Агни с готовностью бросилась на помощь. Засуетилась над бутылочкой. Но спасти удалось лишь несколько капель зловонной жидкости.
– Как я теперь буду спать? – сокрушалась Афанасия.
– Пошли Фотиса в аптеку. Вот и все дела, – резонно заметила Агни.
– Все дела? Все дела?! – захныкала Афанасия. – Лекарство такое дорогое! Ты думаешь, я – миллионерша?
– Да не расстраивайся ты так из–за пустяков!
– Легко сказать: не расстраивайся, – уже рыдала Афанасия. – А я, может быть, не могу.
Агни задумчиво смотрела на сестру.
– Дай мне рецепт. Я куплю тебе лекарство.
– Предупреждаю, оно дорогое! – всхлипнула Афанасия.
– А я сказала, что куплю!
Афанасия недоверчиво взглянула на сестру. Помолчала для проформы и пробормотала:
– Рецепт в тумбочке, – она уже не плакала, а пыталась вскрыть пачку с печеньем. Но пальцы не слушались её.
«Небось, брезгует мною», – подумала она, глядя в спину сестре. Все, все брезгуют ею: сёстры, зятья, племянники. Невестки не желают жить с нею даже в одном городе. Одна утащила старшего в Париж. А вторая живёт с детьми в Ламии. Приезжает в Афины на считанные часы.
«Ну, как вы, мама? – бросает небрежно в открытую дверь. – Лучше, не правда ли?» И исчезает в огромной и гулкой квартире.
Хорошо, что у неё есть Фотис! Её послушный, верный Фотис. Недаром же она всегда отличала его. Пусть Алексис талантлив, что ей до того?! Когда он смотрел на неё своим дерзким, всезнающим взглядом, она хотела одного: заключить его в монастырь.

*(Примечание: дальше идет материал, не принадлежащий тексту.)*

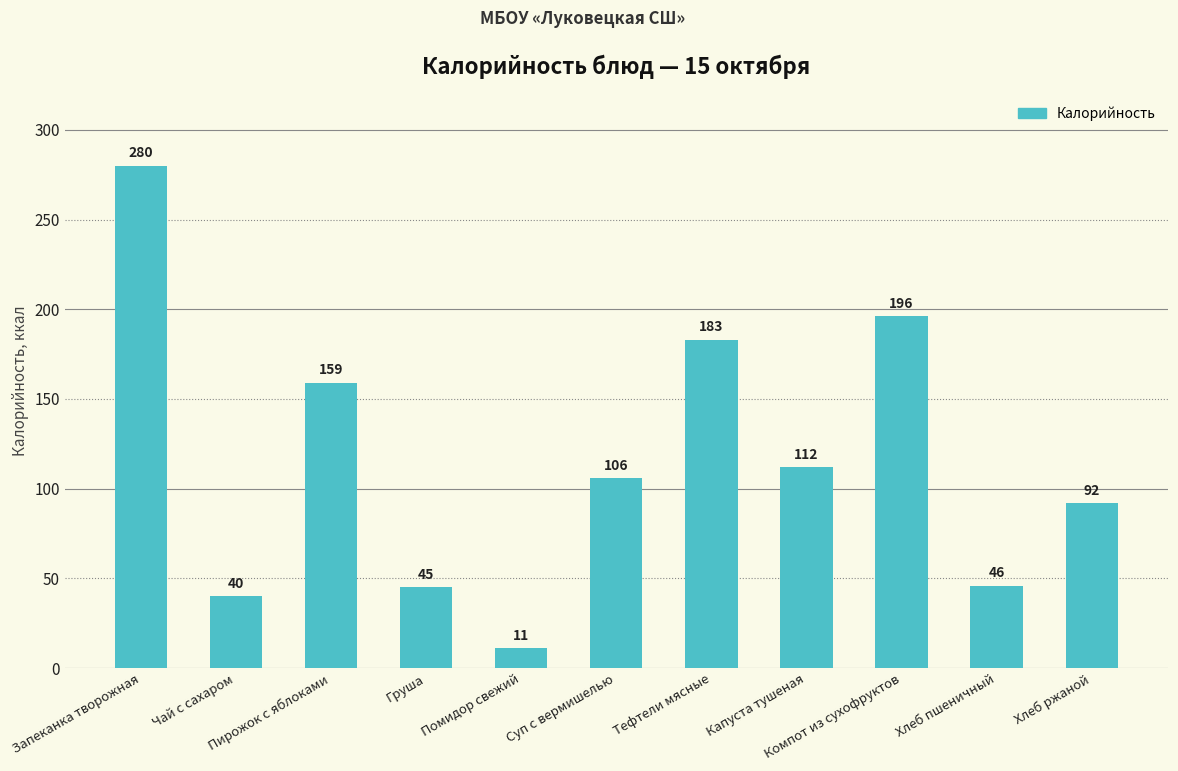

What is the label of the 4th bar from the left?

Груша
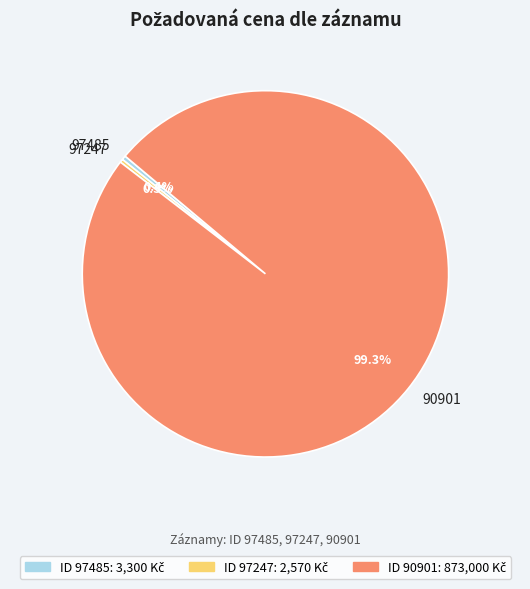

Approximately how many times larger is the value at 97485 compared to 97247?

1.3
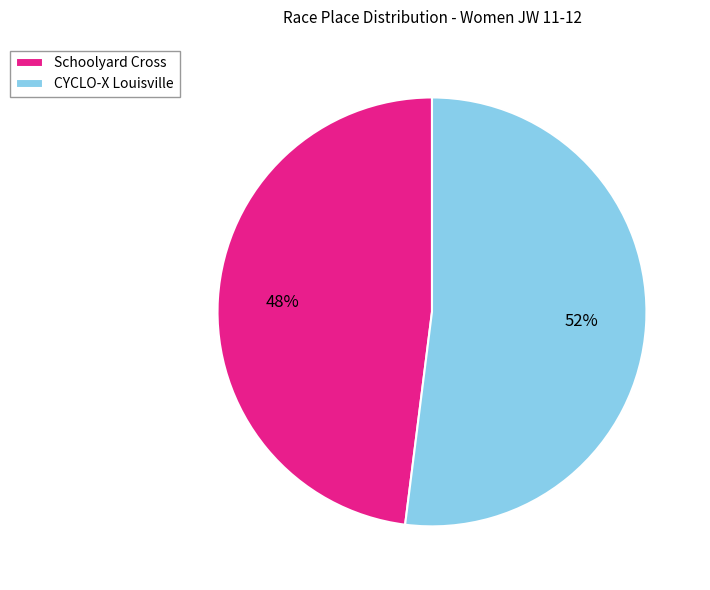

Does CYCLO-X Louisville account for over 50% of the chart?

Yes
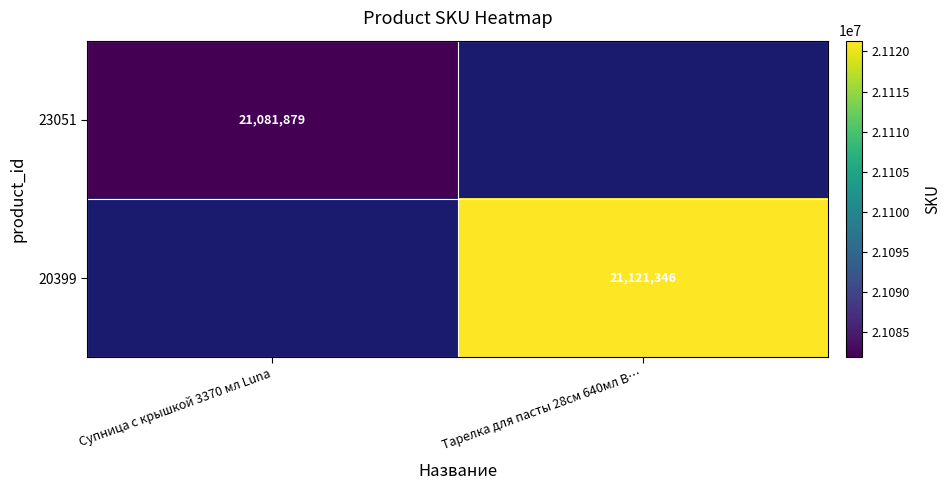

Is the value of 20399 at Тарелка для пасты 28см 640мл B… greater than the value of 23051 at Супница с крышкой 3370 мл Luna?

Yes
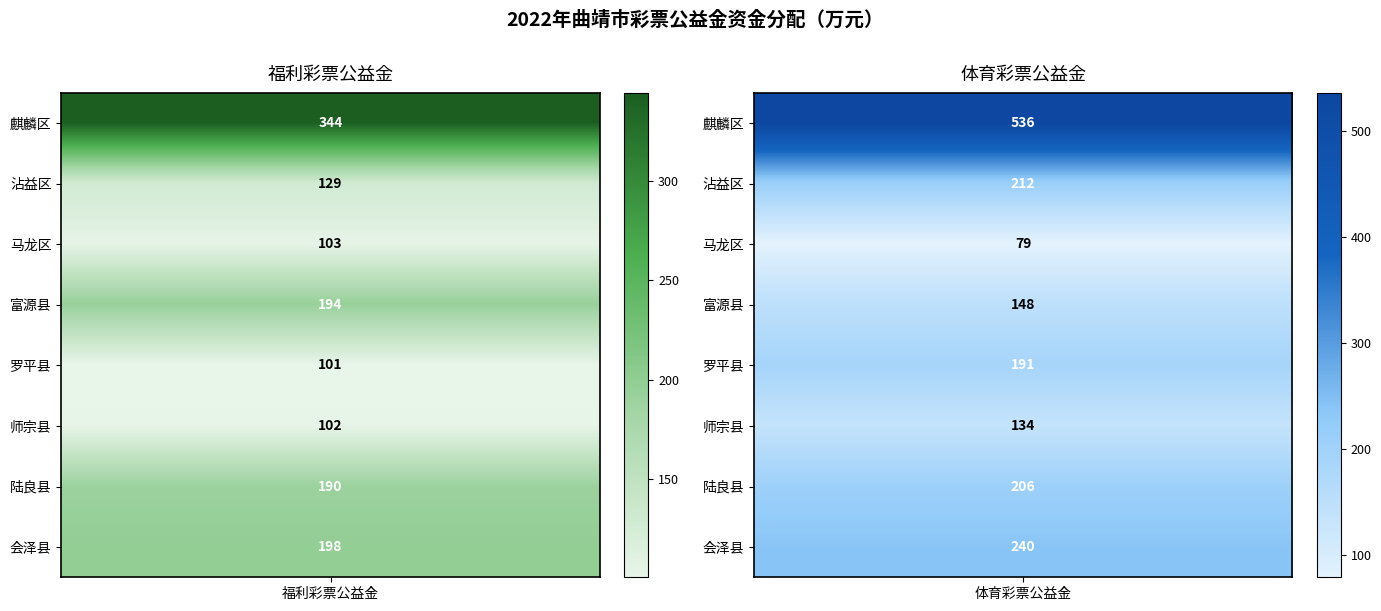

At how many categories does at least one series exceed 371?

1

С тех пор, как он заболел, Афанасия ни разу его не проведала. Даже говорить о нем ей было трудно. А тот факт, что Алексис знаменит, задевало Афанасию особенно: «Ну почему, почему это не мой Фотис?» И чем больших успехов добивался старший, тем явственнее она выражала привязанность к младшему.
– Нельзя же так! – выговаривал ей в своё время муж. – Ты совершенно откровенна в своей неприязни к Алексису. Мальчик переживает, разве ты не видишь? Если уж ты не в состоянии изменить свои к нему чувства, то, по крайней мере, придержи язык! Нельзя же, в самом деле, говорить детям всё, что тебе приходит в голову!
– О! – глядя на него исподлобья, отвечала Афанасия. – У тебя с твоим сыном никогда не найдётся для меня ласкового слова. За что же вас любить?
– Будь ты другим человеком, я бы объяснил тебе, что любят не «за что», а просто так. Как я люблю тебя и детей. Но тебе этого не понять. Тебе нечем любить.
«Нечем любить!!! Подумать только! – гневно прошептала Афанасия, утыкаясь носом в подушку. – Разве можно их, таких, любить?! Нехристей. Гордецов». Впрочем, любить уже некого: муж – в могиле, а Алексис – в инвалидной коляске. Зато Фотис – всегда при ней. Свет очей. Её сын. Её бог.
Алексис звонил лишь раз в неделю. Рассказывал о своих успехах. Делился планами. К чему это было Афанасии? Ей нужно было поесть, попить, поспать. А картины…Газеты писали, что полотна Алексиса стоят целое состояние. Она, Афанасия, никогда не дала бы и драхмы за кусок размалёванного холста. Грех–то какой!